Problem requirements>
The reply is a verbatim copy of the listing below with its images dropped.

**** Records provided

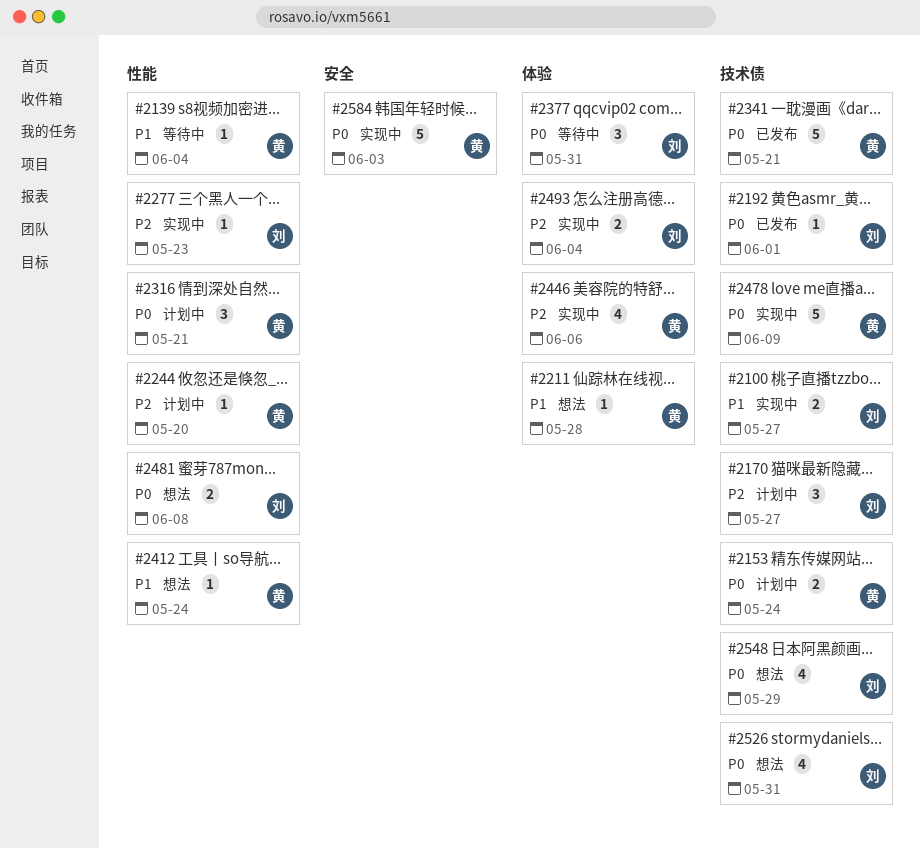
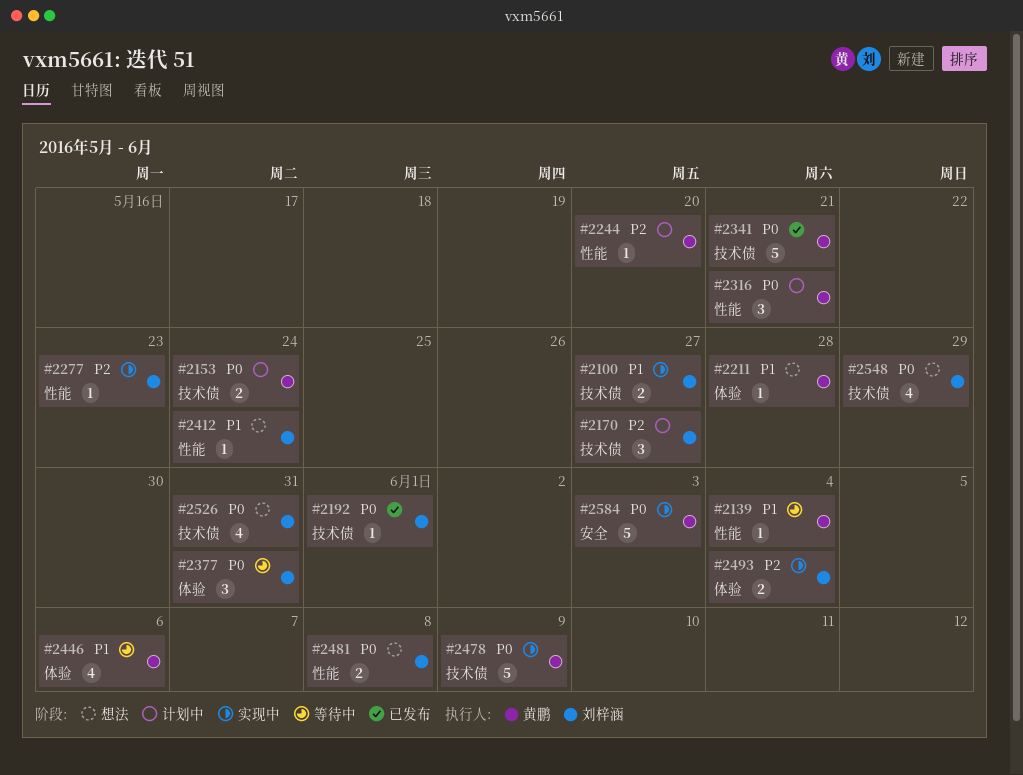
#2412, owner: 黄鹏 -> 刘梓涵
#2446, status: 实现中 -> 等待中
#2446, priority: P2 -> P1

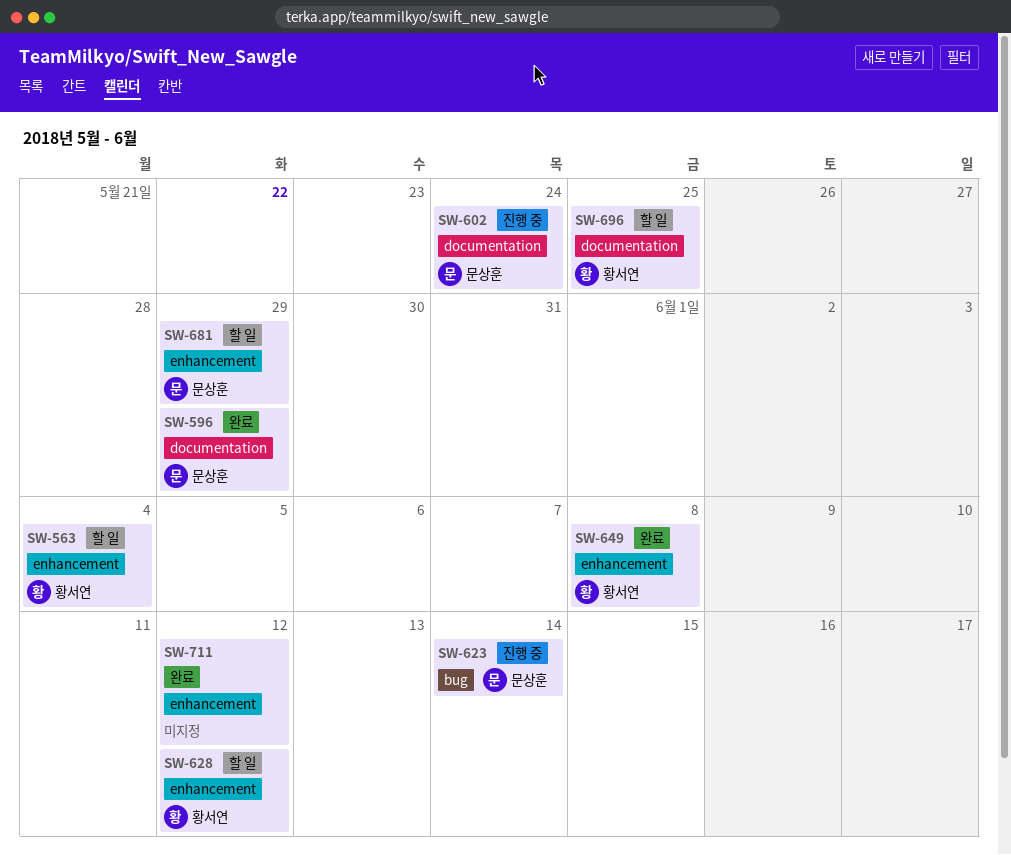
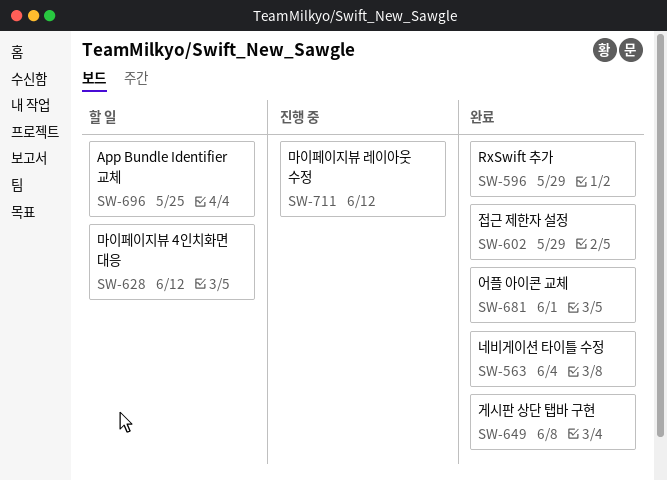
SW-563, status: 할 일 -> 완료
SW-602, status: 진행 중 -> 완료
SW-602, due: May 24 -> May 29
SW-623: present -> none
SW-681, status: 할 일 -> 완료
SW-681, due: May 29 -> Jun 1
SW-711, status: 완료 -> 진행 중

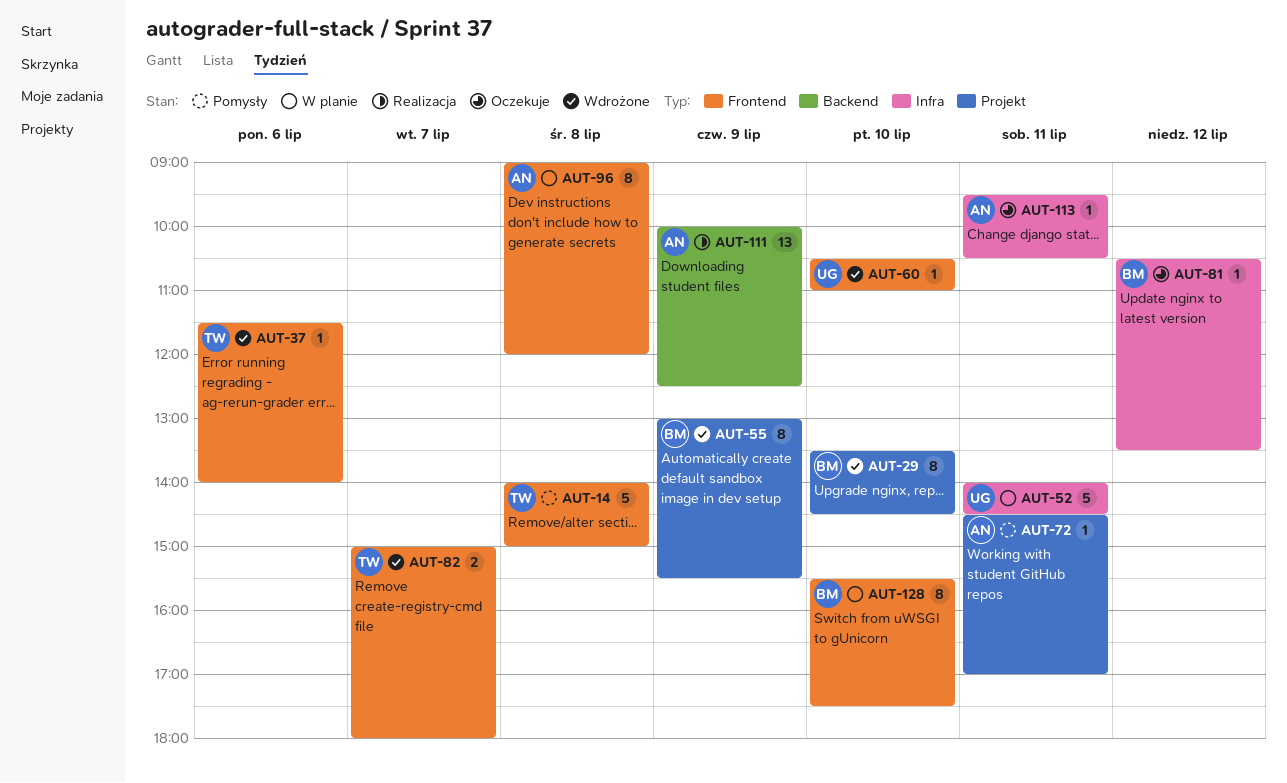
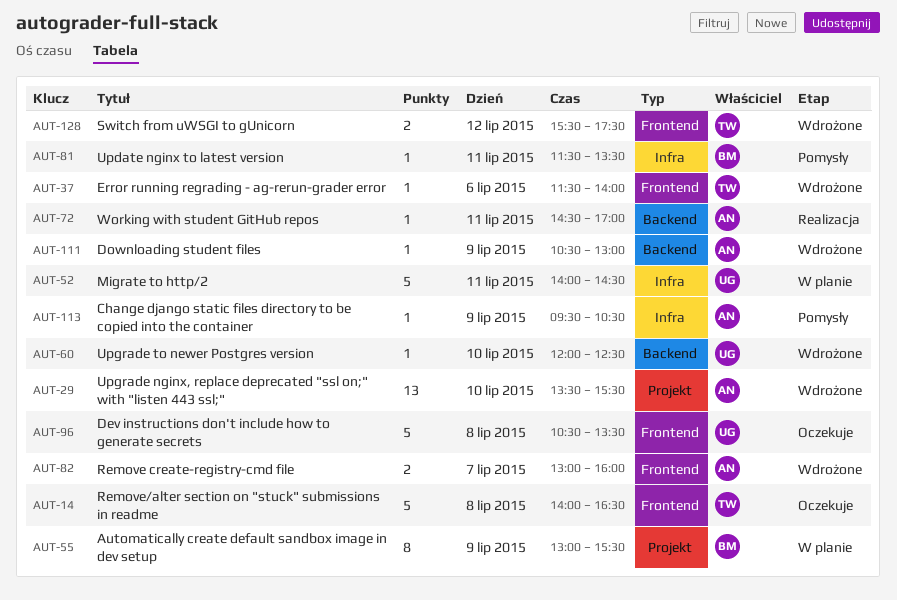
AUT-14, status: Pomysły -> Oczekuje
AUT-14, ends: 15:00 -> 16:30
AUT-29, owner: BM -> AN
AUT-29, estimate: 8 -> 13
AUT-29, ends: 14:30 -> 15:30
AUT-55, status: Wdrożone -> W planie
AUT-60, label: Frontend -> Backend
AUT-60, begins: 10:30 -> 12:00
AUT-60, ends: 11:00 -> 12:30
AUT-72, status: Pomysły -> Realizacja
AUT-72, label: Projekt -> Backend
AUT-81, status: Oczekuje -> Pomysły
AUT-81, day: Jul 12 -> Jul 11
AUT-81, begins: 10:30 -> 11:30
AUT-82, owner: TW -> AN
AUT-82, begins: 15:00 -> 13:00
AUT-82, ends: 18:00 -> 16:00
AUT-96, status: W planie -> Oczekuje
AUT-96, owner: AN -> UG
AUT-96, estimate: 8 -> 5
AUT-96, begins: 09:00 -> 10:30
AUT-96, ends: 12:00 -> 13:30
AUT-111, status: Realizacja -> Wdrożone
AUT-111, estimate: 13 -> 1
AUT-111, begins: 10:00 -> 10:30
AUT-111, ends: 12:30 -> 13:00
AUT-113, status: Oczekuje -> Pomysły
AUT-113, day: Jul 11 -> Jul 9
AUT-128, status: W planie -> Wdrożone
AUT-128, owner: BM -> TW
AUT-128, estimate: 8 -> 2
AUT-128, day: Jul 10 -> Jul 12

********

Exercise answer>
#2412, owner: 黄鹏 -> 刘梓涵
#2446, status: 实现中 -> 等待中
#2446, priority: P2 -> P1

SW-563, status: 할 일 -> 완료
SW-602, status: 진행 중 -> 완료
SW-602, due: May 24 -> May 29
SW-623: present -> none
SW-681, status: 할 일 -> 완료
SW-681, due: May 29 -> Jun 1
SW-711, status: 완료 -> 진행 중

AUT-14, status: Pomysły -> Oczekuje
AUT-14, ends: 15:00 -> 16:30
AUT-29, owner: BM -> AN
AUT-29, estimate: 8 -> 13
AUT-29, ends: 14:30 -> 15:30
AUT-55, status: Wdrożone -> W planie
AUT-60, label: Frontend -> Backend
AUT-60, begins: 10:30 -> 12:00
AUT-60, ends: 11:00 -> 12:30
AUT-72, status: Pomysły -> Realizacja
AUT-72, label: Projekt -> Backend
AUT-81, status: Oczekuje -> Pomysły
AUT-81, day: Jul 12 -> Jul 11
AUT-81, begins: 10:30 -> 11:30
AUT-82, owner: TW -> AN
AUT-82, begins: 15:00 -> 13:00
AUT-82, ends: 18:00 -> 16:00
AUT-96, status: W planie -> Oczekuje
AUT-96, owner: AN -> UG
AUT-96, estimate: 8 -> 5
AUT-96, begins: 09:00 -> 10:30
AUT-96, ends: 12:00 -> 13:30
AUT-111, status: Realizacja -> Wdrożone
AUT-111, estimate: 13 -> 1
AUT-111, begins: 10:00 -> 10:30
AUT-111, ends: 12:30 -> 13:00
AUT-113, status: Oczekuje -> Pomysły
AUT-113, day: Jul 11 -> Jul 9
AUT-128, status: W planie -> Wdrożone
AUT-128, owner: BM -> TW
AUT-128, estimate: 8 -> 2
AUT-128, day: Jul 10 -> Jul 12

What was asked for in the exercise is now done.